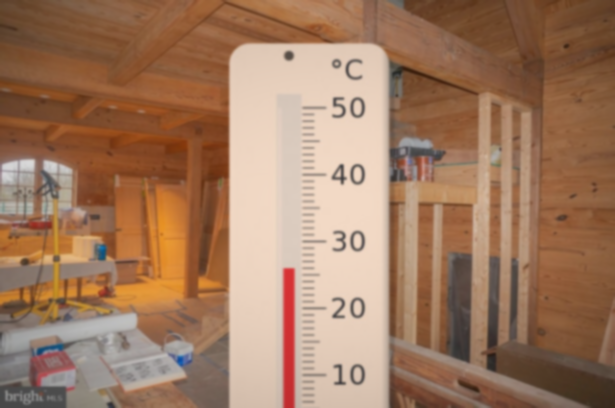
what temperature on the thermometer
26 °C
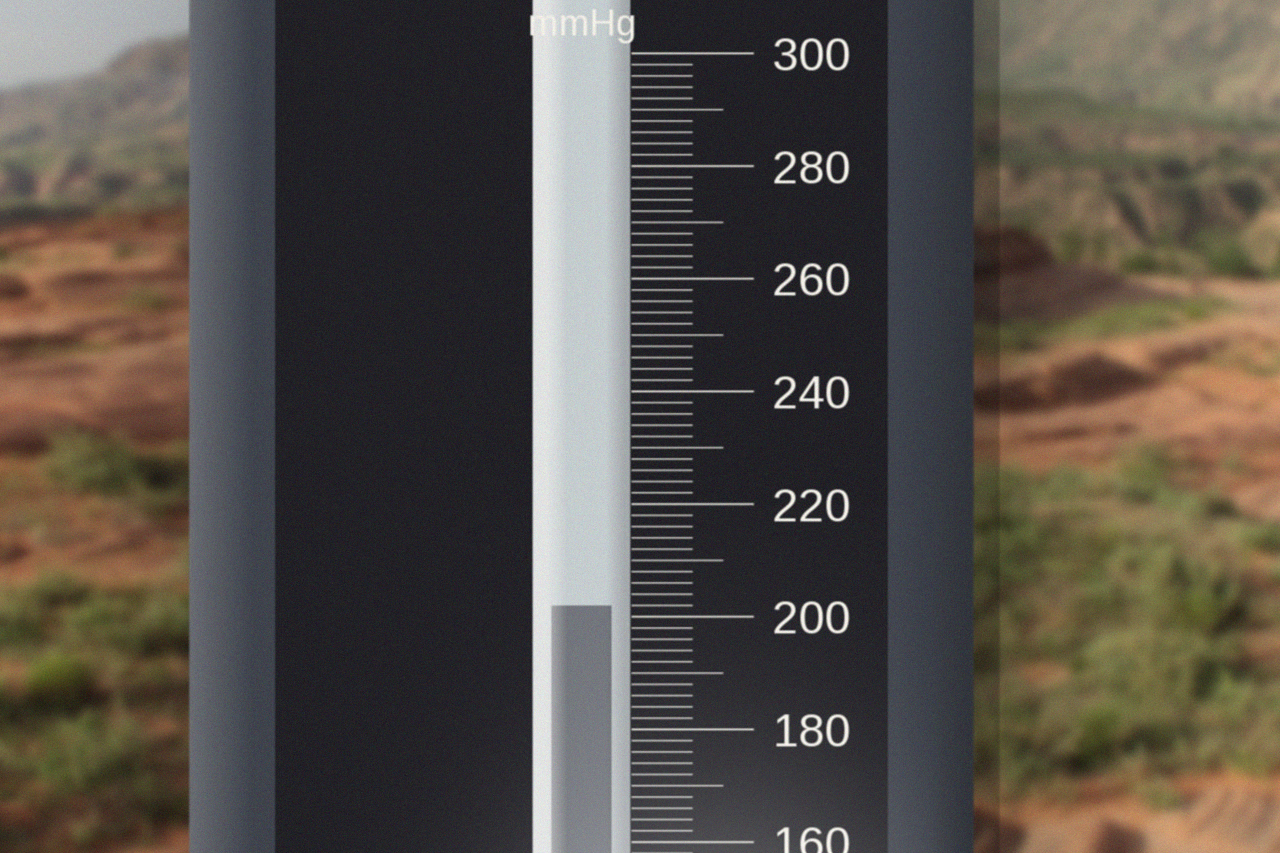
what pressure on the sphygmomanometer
202 mmHg
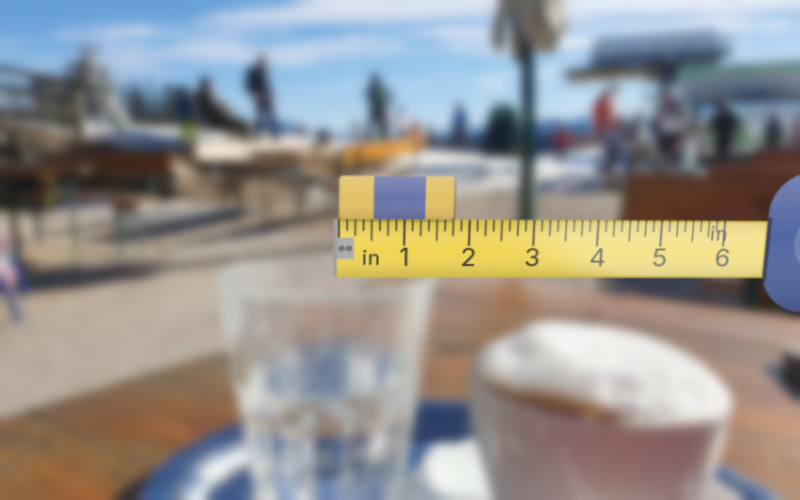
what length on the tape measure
1.75 in
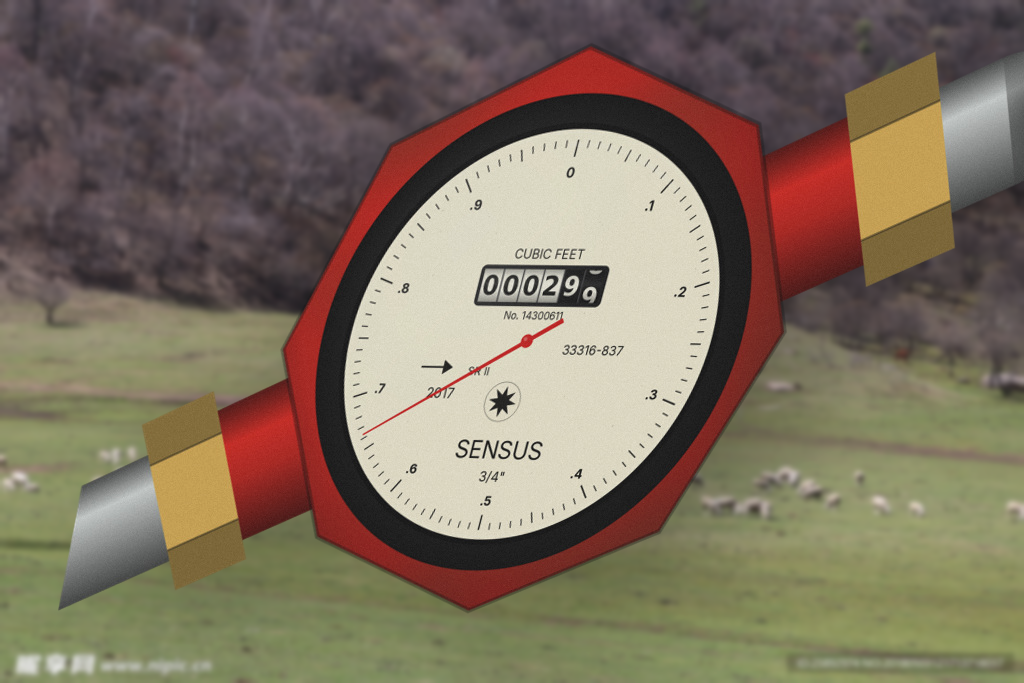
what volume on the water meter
298.66 ft³
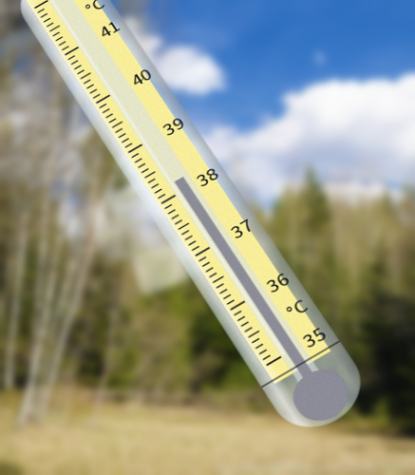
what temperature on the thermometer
38.2 °C
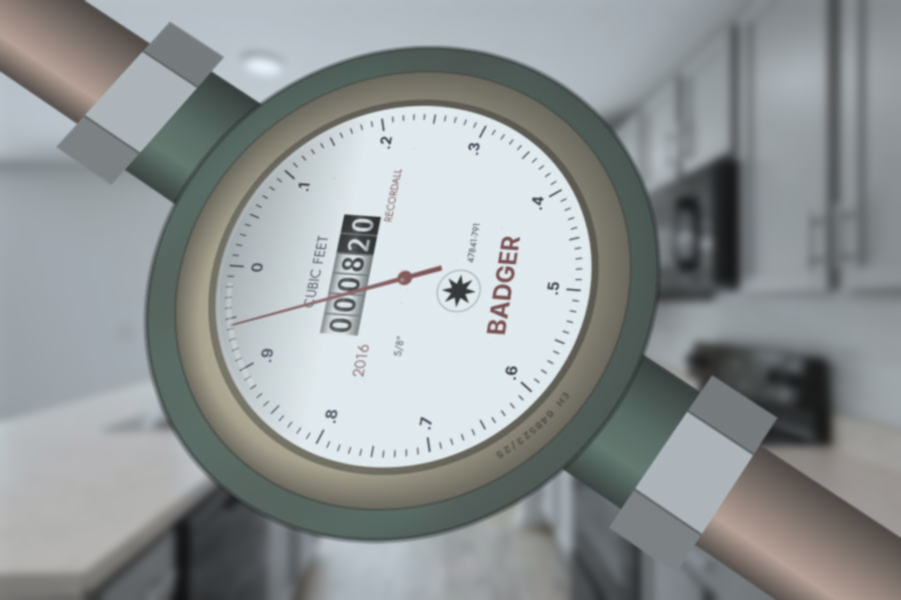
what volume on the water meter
819.94 ft³
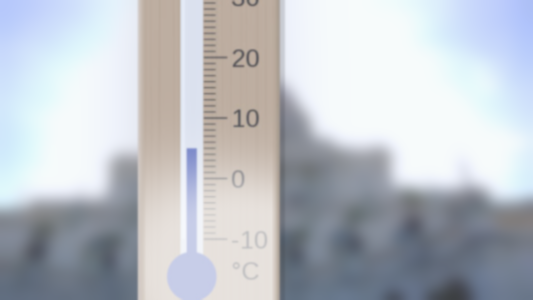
────────────────
■ Task
Copy every line of the material above without any changes, leaving out the pictures.

■ Written reply
what temperature on the thermometer
26 °C
what pressure on the sphygmomanometer
202 mmHg
what length on the tape measure
1.75 in
what volume on the water meter
298.66 ft³
what temperature on the thermometer
38.2 °C
what volume on the water meter
819.94 ft³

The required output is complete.